34 At the very latest the damage or prejudicial effect of the first letter was first realised when the Lebanese court determined that the other uncle should have the property because he, not the plaintiff, was the proper beneficiary. The estate proceedings were the subject of judgment by the Lebanese court on 5 February 1998, more than seven and a half years before the commencement of these proceedings.
35 The date from which time runs for the purpose of the Limitation Act is, on the applicable principles, easily stated, but sometimes difficult to apply. The cause of action in negligence is not complete on the performance of the negligent act, but is complete when the plaintiff first suffers actual loss and damage: Scarcella v Lettice [2000] NSWCA 289; (2000) 51 NSWLR 302 at [13]. For damage to be suffered, it must be more than contingent or inchoate: Wardley Australia Ltd v Western Australia [1992] HCA 55; (1992) 175 CLR 514; and must be substantial (other than nominal or ephemeral) or measurable: Scarcella, supra.
36 The fact, if it be the fact, that damage has not stabilised, or its full extent ascertained, is irrelevant to the limitation period, provided that some substantial damage has occurred: Wardman v Hatfield [2003] NSWCA 283.

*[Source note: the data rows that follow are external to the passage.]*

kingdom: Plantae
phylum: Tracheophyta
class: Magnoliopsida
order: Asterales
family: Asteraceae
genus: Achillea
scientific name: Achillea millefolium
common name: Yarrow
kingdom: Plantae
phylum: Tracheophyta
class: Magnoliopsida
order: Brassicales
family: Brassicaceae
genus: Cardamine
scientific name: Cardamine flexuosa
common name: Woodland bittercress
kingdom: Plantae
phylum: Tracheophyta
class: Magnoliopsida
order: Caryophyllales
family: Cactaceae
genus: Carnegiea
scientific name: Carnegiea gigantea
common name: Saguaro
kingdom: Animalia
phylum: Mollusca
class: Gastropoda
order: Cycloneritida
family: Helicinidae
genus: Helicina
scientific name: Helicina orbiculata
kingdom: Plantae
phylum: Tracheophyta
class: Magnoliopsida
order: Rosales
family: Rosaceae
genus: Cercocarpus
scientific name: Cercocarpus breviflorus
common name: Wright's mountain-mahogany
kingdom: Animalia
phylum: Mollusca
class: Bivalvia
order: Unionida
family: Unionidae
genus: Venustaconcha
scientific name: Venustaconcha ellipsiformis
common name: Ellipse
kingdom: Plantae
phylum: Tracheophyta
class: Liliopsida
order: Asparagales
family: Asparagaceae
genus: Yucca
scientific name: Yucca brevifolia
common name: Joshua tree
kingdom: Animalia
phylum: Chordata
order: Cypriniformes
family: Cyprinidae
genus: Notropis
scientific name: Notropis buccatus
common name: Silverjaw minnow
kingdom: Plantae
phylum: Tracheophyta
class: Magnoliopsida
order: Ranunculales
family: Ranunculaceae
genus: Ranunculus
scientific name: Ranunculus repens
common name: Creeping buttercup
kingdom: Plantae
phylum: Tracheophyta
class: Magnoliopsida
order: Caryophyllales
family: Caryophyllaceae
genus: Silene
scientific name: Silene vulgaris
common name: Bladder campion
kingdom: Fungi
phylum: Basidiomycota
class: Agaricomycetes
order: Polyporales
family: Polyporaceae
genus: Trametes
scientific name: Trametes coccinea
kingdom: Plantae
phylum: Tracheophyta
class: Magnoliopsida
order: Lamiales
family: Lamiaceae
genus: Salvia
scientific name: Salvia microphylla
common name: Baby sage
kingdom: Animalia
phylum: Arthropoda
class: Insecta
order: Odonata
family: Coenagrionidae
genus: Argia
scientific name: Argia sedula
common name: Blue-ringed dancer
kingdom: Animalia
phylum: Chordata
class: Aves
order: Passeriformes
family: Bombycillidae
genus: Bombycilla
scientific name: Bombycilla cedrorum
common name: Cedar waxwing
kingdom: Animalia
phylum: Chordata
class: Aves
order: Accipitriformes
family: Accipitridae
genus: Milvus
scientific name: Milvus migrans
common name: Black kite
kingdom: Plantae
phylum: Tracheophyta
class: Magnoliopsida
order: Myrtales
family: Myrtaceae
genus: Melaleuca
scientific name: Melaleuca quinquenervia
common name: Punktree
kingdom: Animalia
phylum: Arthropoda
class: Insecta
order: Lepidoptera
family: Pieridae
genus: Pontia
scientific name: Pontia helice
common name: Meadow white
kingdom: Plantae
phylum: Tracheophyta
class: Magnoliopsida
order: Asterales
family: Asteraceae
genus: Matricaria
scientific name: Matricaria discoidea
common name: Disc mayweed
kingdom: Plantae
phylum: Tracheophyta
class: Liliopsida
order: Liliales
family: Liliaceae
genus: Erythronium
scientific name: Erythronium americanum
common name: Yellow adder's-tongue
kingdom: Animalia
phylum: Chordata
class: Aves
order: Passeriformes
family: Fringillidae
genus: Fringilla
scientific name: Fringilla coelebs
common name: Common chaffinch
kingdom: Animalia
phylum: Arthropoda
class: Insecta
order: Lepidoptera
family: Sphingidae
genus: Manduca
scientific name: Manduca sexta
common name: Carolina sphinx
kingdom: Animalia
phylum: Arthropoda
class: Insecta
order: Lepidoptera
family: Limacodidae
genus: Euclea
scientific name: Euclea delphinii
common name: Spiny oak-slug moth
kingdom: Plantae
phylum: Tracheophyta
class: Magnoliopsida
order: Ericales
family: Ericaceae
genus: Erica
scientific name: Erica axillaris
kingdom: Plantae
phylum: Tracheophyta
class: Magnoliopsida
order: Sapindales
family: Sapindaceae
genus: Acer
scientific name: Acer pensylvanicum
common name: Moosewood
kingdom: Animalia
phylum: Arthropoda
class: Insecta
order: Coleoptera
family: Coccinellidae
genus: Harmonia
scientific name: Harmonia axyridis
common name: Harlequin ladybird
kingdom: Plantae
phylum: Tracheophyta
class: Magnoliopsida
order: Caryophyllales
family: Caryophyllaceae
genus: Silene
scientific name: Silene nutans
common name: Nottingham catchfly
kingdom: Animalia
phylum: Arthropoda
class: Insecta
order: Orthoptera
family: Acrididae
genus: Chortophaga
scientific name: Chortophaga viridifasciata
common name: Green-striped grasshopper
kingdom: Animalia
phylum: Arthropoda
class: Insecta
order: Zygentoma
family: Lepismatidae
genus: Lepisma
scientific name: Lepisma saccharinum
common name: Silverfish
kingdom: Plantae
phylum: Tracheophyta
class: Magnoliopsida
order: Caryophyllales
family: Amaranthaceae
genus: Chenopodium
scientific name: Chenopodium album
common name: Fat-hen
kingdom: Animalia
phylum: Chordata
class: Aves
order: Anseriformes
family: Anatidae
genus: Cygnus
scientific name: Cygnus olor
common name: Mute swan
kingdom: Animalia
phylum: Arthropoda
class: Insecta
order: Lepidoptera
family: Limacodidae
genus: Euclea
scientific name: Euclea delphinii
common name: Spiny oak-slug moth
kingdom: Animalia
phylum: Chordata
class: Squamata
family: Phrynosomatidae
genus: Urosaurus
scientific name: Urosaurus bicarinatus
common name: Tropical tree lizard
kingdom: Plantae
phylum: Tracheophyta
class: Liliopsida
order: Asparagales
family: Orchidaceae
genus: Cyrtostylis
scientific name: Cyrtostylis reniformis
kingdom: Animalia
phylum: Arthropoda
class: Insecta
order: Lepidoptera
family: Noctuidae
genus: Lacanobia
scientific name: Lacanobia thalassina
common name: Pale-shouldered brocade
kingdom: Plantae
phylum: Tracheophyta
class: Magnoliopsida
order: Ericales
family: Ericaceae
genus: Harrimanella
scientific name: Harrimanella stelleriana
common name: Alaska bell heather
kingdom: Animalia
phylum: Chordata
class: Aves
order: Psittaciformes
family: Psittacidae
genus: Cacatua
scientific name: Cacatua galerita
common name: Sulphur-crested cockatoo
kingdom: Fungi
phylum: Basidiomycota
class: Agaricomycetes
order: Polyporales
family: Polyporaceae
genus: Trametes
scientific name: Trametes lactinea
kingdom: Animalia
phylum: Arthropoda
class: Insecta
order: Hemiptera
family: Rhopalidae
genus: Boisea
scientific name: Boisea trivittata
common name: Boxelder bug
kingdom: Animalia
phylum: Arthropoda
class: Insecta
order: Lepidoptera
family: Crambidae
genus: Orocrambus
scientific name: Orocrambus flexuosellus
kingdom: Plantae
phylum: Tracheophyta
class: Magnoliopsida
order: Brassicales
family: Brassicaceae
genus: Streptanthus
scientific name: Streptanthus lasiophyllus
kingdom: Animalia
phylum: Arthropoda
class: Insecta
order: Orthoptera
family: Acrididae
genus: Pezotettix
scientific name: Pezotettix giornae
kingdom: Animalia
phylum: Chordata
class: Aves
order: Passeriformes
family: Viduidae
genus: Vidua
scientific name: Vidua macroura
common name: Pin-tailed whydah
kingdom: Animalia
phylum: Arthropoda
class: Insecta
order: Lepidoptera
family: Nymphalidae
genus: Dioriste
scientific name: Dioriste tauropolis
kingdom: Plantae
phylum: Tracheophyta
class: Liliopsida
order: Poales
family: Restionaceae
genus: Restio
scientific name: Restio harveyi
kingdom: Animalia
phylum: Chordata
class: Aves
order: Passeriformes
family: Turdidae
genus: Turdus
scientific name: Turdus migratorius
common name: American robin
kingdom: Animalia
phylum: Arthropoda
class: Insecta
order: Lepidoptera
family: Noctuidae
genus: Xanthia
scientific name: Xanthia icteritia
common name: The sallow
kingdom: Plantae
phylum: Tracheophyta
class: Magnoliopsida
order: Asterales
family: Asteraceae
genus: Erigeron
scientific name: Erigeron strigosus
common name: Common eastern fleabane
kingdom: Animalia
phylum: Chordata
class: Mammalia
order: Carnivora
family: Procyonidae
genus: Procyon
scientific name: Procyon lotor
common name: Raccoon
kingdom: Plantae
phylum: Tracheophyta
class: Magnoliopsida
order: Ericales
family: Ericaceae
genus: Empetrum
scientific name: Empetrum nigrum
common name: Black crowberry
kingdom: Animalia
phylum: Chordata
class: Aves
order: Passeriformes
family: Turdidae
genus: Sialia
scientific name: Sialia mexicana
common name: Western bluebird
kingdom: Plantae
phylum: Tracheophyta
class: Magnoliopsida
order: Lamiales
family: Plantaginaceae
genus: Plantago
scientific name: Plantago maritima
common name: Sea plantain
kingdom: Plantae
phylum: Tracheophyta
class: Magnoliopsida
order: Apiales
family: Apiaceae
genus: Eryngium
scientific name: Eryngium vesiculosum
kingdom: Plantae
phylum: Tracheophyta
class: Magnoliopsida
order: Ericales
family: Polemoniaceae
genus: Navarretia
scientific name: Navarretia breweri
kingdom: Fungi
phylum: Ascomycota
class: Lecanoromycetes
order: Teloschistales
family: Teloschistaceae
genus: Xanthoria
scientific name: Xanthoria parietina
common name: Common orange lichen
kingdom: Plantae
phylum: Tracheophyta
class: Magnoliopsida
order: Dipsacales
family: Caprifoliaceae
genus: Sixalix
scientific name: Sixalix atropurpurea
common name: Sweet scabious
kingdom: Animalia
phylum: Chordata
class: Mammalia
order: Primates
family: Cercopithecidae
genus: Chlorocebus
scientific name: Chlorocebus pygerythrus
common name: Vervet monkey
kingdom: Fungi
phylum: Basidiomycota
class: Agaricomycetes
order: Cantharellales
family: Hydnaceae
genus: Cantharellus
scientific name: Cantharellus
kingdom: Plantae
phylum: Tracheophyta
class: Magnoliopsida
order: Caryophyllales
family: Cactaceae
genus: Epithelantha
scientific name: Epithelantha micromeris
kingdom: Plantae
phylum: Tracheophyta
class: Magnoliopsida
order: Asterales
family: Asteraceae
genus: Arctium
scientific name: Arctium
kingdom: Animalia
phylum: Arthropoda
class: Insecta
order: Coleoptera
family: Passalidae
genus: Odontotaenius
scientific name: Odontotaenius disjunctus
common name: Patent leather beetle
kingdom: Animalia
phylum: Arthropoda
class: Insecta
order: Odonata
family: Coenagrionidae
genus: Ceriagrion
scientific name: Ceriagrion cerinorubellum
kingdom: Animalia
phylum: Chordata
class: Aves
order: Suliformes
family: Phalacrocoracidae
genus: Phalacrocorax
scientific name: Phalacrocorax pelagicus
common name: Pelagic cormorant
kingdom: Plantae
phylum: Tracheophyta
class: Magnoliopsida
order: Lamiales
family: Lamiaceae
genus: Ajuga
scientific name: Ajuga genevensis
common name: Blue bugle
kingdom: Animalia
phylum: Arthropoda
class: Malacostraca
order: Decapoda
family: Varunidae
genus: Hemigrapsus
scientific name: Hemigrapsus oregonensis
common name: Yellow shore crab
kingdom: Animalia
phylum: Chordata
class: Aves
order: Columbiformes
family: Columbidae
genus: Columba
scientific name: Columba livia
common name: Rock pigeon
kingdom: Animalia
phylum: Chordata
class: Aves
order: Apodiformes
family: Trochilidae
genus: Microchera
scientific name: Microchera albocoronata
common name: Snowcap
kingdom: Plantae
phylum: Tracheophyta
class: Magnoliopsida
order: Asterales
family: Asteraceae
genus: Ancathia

37 In the current proceedings, damage of a substantial kind occurred, on the allegation of the plaintiff, when the Lebanese court judgment was issued i.e. on 5 February 1998. If, as the plaintiff alleges and must allege to succeed, the Lebanese court's judgment was "caused" by the first letter, the proceeding in this Court, insofar as it relies on damage arising from the first letter, is out of time. This aspect does not affect the second letter.
Question (iii): Witness Immunity
38 The question as asked raises the issue of witness immunity, which is relied upon by the defendant. The plaintiff submits that neither of the two letters fall under the umbrella of absolute immunity under either Australian or Lebanese law. Frankly, the submission of the plaintiff misses the point. The plaintiff says:
"[44] The Plaintiff submits that neither of the Defendant['s] two letters could fall under the umbrella of absolute immunity or to any claim for privilege either under Australian or Lebanese law.